Save The first time I served this to my kids, my youngest looked suspicious until she tasted it, then asked if we could have squash pasta every week. My husband piled on extra Parmesan and declared it better than the heavy cream sauces we used to make. It became our weeknight reset meal, the one that makes everyone feel good.
Making It Your Own
I've made this with chicken thighs when I want something juicier, and with rotisserie chicken when I'm too tired to cook meat from scratch. A pinch of crushed red pepper flakes added with the garlic gives it a gentle kick that my husband loves. Sometimes I toss in a handful of baby spinach at the very end, letting it wilt into the sauce, and it feels like I'm sneaking in extra goodness without anyone noticing.
What to Serve Alongside
This dish is pretty complete on its own, but a simple arugula salad with lemon vinaigrette and shaved Parmesan makes it feel like a restaurant meal. Garlic bread is always welcome, even though it's already gluten free, because everyone loves something to soak up that lemony pan sauce. A crisp Sauvignon Blanc or sparkling water with lemon slices rounds out the brightness perfectly.
Storing and Reheating
I store the squash and chicken separately in airtight containers in the fridge for up to three days, because the squash can get a little watery if it sits with the sauce too long. Reheat the chicken gently in a skillet with a splash of water or broth to keep it moist, and warm the squash in the microwave or a hot pan. If you're making it ahead, roast the squash and prep the chicken earlier in the day, then cook the chicken fresh when you're ready to eat so it stays tender.

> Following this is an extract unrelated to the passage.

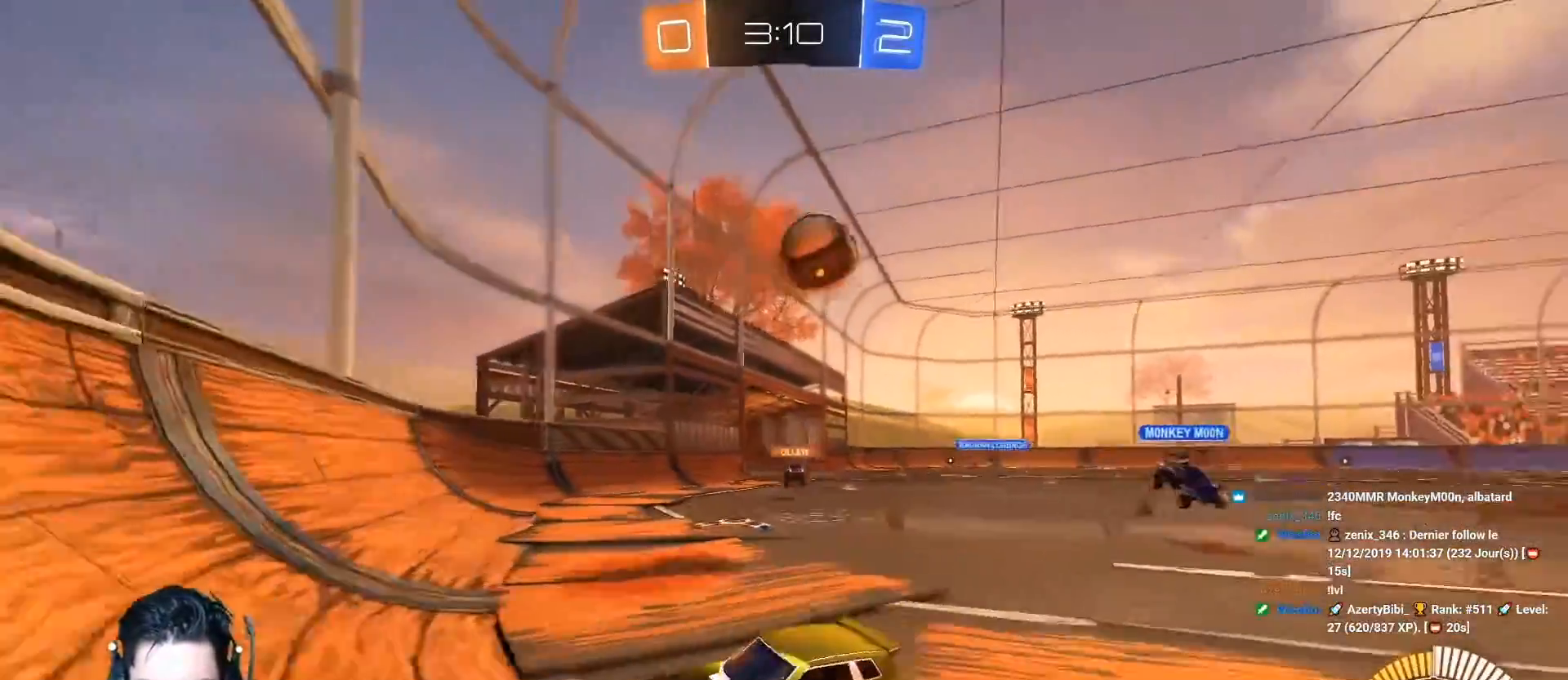
{"buttons": ["L1", "R2"], "left_stick": "right", "events": [[17, "L1", "up"], [217, "L1", "down"]]}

- Squeeze fresh lemon over leftovers to bring back the brightness.
- Add a drizzle of olive oil when reheating the squash to keep it from drying out.
- Top with extra Parmesan and parsley just before serving to make it feel freshly made.
Save This dish taught me that healthy food doesn't have to feel like a sacrifice, and that sometimes the simplest ingredients make the most memorable meals. I hope it becomes one of those recipes you turn to when you want something nourishing that actually excites you.
Saffron Brook Recipe Q&As
- → Can I prepare this dish ahead of time?
Yes, you can roast the spaghetti squash up to 2 days in advance and store it in the refrigerator. Prepare the lemon garlic chicken fresh on the day of serving for the best flavor and texture.
- → What can I substitute for spaghetti squash?
You can use zucchini noodles, regular pasta, or even cauliflower rice for a lower-carb option. Adjust cooking times accordingly based on your chosen substitute.
- → How do I know when the chicken is fully cooked?
The chicken is done when it reaches an internal temperature of 165°F (74°C) when tested with a meat thermometer, or when the pieces are opaque throughout and no longer pink inside.
- → Can I make this dairy-free?
Absolutely. Simply omit the Parmesan cheese or substitute it with a dairy-free alternative. The dish remains flavorful with the lemon, garlic, and fresh herbs.
- → What wine pairs well with this dish?
A crisp Sauvignon Blanc complements the bright lemon and garlic flavors beautifully. Alternatively, try a light Pinot Grigio or a dry Albariño.
- → How do I prevent the spaghetti squash from being watery?
Ensure you roast the squash cut-side down on parchment paper to allow excess moisture to escape. After scraping into strands, let it cool slightly before serving to minimize residual moisture.